The book becomes grimmer as it moves through the 1960s and on to Kyoichi Sawada's photograph, "Bu Dop, Vietnam, 1967," some combination of volcanic eruption and atomic bomb seem to have overtaken what we are told was a village: "North Vietnamese and Viet Cong forces have staged battles, dropped bombs, and set fires, devastating the small town on the Cambodian border." As the book reaches Cambodia the story, if possible, gets darker.

No statistics have been run on the book; I cannot tell you if it is perfectly even-handed; I do know that everyone suffered and many died in one way or another.  South Vietnamese soldiers with knives at women's throats and other scenes of torture spread enough sorrow to last a lifetime--if one still has a conscious life to worry about.

Horst Faas and Tim Page have researched and fought for this volume. Both have also tried to keep the focus on the photographers it represents and their photographic legacy. But I want to share two sources on the same story to illustrate what it was like to be working, in Faas' case, as photographer and Saigon photo editor for AP during the war.

A true story from two sources: In "The Photographers," by Tad Bartimus, she reports that Oliver "Ollie" Noonan wrote home from Saigon, "If you hear that I'm coming back soon, forget it.  I like this place. It's really  great for a newspaperman."

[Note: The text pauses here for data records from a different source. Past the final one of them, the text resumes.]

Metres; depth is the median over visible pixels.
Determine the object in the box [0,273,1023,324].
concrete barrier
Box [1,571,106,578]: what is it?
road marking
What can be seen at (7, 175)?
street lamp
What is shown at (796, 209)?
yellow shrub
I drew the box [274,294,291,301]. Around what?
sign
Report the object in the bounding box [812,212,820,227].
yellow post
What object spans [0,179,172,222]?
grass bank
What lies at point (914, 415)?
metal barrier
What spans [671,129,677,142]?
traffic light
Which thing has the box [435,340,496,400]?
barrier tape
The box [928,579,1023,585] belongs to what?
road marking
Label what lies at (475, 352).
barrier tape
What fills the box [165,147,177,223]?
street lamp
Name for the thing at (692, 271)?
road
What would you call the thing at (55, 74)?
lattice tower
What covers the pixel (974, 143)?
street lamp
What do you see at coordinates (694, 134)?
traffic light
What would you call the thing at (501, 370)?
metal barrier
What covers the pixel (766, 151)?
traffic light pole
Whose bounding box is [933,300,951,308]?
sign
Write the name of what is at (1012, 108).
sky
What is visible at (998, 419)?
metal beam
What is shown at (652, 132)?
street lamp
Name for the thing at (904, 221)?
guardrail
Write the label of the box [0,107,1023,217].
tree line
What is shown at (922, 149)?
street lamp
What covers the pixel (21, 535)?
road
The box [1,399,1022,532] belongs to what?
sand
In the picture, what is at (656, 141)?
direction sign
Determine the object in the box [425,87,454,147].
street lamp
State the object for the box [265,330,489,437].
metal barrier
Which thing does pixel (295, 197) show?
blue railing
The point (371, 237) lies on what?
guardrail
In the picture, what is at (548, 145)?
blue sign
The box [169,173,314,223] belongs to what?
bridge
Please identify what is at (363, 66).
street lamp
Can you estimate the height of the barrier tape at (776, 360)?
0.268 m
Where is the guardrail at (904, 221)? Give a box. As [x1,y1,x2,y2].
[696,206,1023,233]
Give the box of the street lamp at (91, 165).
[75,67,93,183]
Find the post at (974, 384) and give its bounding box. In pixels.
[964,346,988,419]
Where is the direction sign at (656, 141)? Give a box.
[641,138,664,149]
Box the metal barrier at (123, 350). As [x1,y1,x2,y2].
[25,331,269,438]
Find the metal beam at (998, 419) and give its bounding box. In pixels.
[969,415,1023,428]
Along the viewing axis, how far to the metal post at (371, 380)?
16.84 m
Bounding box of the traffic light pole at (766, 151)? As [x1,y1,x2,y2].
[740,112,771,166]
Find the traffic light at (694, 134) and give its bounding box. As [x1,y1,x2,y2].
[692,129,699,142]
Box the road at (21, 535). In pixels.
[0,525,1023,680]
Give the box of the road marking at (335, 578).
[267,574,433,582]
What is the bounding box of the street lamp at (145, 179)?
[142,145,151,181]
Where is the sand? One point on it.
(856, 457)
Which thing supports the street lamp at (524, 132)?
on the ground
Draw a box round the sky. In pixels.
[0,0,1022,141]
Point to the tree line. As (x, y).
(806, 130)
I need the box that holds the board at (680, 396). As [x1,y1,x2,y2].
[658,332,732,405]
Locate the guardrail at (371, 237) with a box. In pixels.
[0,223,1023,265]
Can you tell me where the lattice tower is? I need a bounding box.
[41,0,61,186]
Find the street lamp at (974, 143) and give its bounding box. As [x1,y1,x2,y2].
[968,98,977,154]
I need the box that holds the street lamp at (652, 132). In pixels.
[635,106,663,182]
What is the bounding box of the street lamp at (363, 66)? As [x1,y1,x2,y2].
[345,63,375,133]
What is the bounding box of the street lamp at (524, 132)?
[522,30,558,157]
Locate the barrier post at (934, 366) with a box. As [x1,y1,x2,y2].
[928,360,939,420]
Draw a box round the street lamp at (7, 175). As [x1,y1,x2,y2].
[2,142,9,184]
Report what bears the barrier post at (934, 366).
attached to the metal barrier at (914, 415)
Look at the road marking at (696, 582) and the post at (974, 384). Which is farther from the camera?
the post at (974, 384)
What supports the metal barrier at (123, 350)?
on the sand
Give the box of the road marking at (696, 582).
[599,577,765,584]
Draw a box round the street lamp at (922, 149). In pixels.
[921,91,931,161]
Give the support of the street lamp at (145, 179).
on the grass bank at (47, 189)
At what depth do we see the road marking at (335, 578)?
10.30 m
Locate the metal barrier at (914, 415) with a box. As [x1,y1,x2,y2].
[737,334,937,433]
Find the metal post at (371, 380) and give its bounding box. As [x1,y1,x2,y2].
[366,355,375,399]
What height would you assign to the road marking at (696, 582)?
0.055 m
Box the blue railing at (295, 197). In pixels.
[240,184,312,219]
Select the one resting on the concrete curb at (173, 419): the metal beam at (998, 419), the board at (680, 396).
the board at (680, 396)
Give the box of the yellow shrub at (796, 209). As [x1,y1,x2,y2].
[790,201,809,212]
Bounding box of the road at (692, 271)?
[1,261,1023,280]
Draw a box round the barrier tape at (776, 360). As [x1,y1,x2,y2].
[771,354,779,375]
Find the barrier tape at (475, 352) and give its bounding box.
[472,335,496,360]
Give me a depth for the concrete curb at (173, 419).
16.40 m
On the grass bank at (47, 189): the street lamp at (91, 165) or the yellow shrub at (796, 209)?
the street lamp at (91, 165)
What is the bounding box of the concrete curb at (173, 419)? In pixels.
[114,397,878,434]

In an interview on NPR recently this November, Horst Faas related in a flat accented voice one of his responsibilities as picture editor in Saigon [he also spent about 50% of his time in the field and won a Pulitzer for his portfolio in 1965] .  He said, and I paraphrase, "For the photo editor himself, who was possibly the one who sent the killed colleague out on the assignment, there was a lot of work to do. The body had to be brought home and the family had to be informed and talked to.  We attended funerals in the beginning.  We tried to bury the mourning under activity."

Faas elaborated: "It was my responsibility to explain what go out to the place where the person was killed and see for myself what happened.... When Ollie Noonan was killed in a helicopter crash I spent 3 or 4 days walking with the troops under continuous fire until we reached the helicopter. I found the camera which had been thrown clear and the film inside was still intact--but there was almost nothing left of Ollie Noonan....[He stays while the scene is "sorted out" and the body retrieved.]

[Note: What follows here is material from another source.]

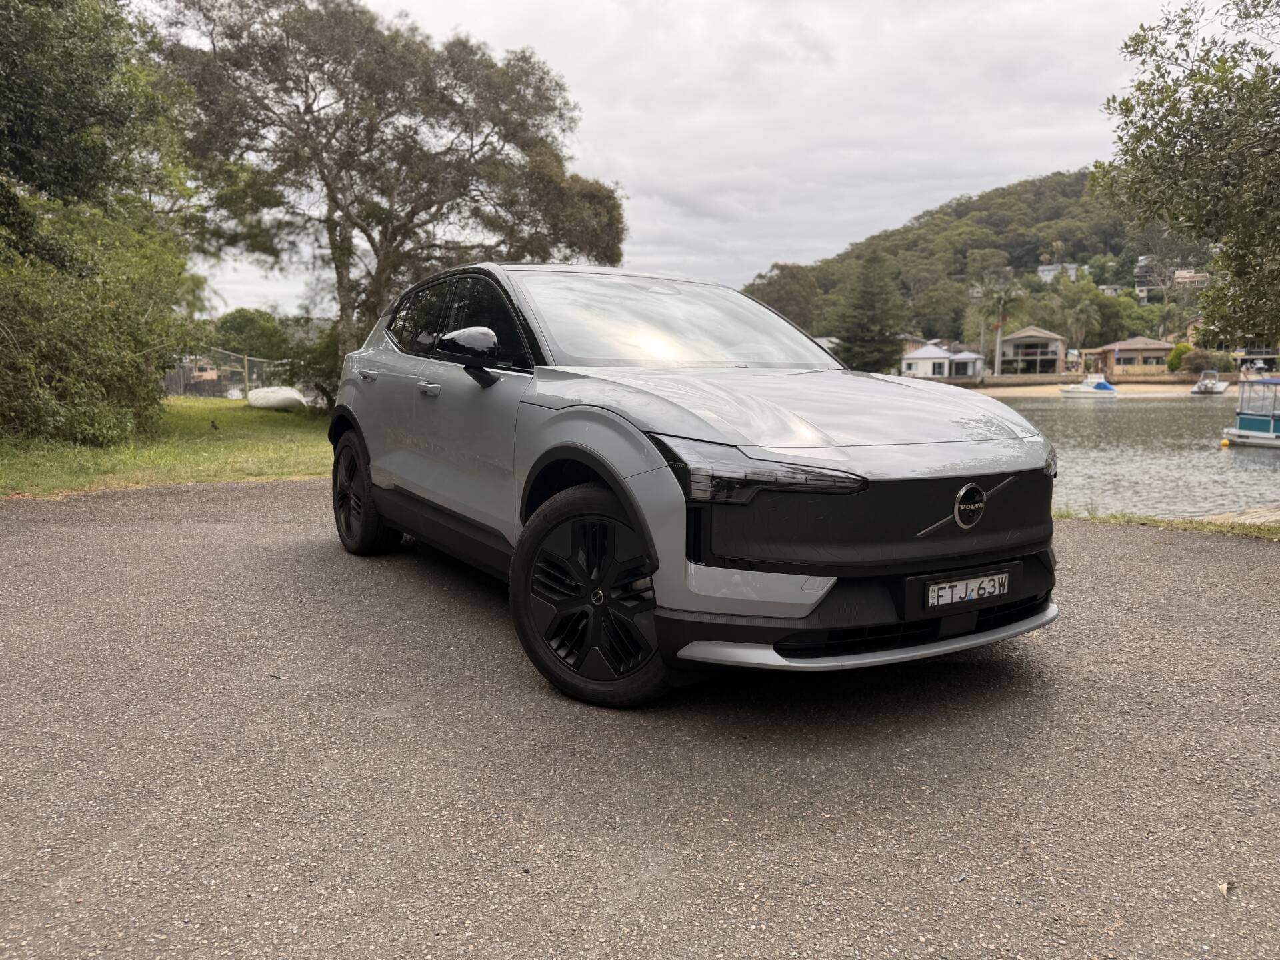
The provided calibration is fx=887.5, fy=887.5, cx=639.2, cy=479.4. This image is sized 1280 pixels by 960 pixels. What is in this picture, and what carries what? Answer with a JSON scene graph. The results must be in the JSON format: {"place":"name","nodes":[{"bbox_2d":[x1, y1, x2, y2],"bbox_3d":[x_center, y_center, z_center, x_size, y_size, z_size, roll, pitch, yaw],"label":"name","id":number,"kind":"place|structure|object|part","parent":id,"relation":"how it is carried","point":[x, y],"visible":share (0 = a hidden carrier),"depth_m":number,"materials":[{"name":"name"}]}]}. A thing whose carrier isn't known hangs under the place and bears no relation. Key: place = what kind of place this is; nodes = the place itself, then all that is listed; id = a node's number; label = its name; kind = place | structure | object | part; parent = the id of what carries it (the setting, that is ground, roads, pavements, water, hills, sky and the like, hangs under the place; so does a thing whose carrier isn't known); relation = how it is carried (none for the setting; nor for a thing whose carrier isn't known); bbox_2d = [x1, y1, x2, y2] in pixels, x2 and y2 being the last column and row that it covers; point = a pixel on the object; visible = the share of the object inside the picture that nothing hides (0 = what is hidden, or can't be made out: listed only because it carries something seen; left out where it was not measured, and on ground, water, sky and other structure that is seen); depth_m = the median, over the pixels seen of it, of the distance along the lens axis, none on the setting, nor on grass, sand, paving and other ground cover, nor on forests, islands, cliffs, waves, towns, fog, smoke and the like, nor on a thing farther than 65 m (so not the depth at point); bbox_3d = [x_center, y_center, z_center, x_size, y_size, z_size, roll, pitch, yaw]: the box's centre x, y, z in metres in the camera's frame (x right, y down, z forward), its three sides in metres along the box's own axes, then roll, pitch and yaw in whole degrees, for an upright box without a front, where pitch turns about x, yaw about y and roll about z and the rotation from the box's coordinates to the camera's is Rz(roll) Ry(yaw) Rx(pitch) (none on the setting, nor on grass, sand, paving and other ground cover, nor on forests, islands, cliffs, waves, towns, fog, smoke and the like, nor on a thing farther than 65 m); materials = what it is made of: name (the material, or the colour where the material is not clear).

The Vietnam war was the accessible war, perhaps the last.  It may have caused a government backlash regarding access (hence Grenada).  Some of the greatest photojournalists of the century were lost there. One thing is for sure--it changed photojournalism forever.

In Requiem, the photographers are with us once more and their beautiful, terrible, revealing, unknown work stands in mute testimony to their greatness. It is an excellent photographic book, and there are not so many.  The reproductions and design are very good. The writers are THE writers of the time. No nonsense intrudes.

For those of us alive today who experienced it first-hand, or as dinner time fare, or as college/street protest, this book sits very close to the heart.

Marianne Fulton is the Chief Curator of the George Eastman House International Museum of Photography and Film in Rochester, New York.  She has curated over 75 exhibitions at the Eastman House, many of which highlighted the work of individual photojournalists. In 1988 she published EYES OF TIME: PHOTOJOURNALISM IN AMERICA for which she received the Leica Medal of Excellence as Person of the Year, 1989. She is currently organizing three exhibitions for Photokina '98.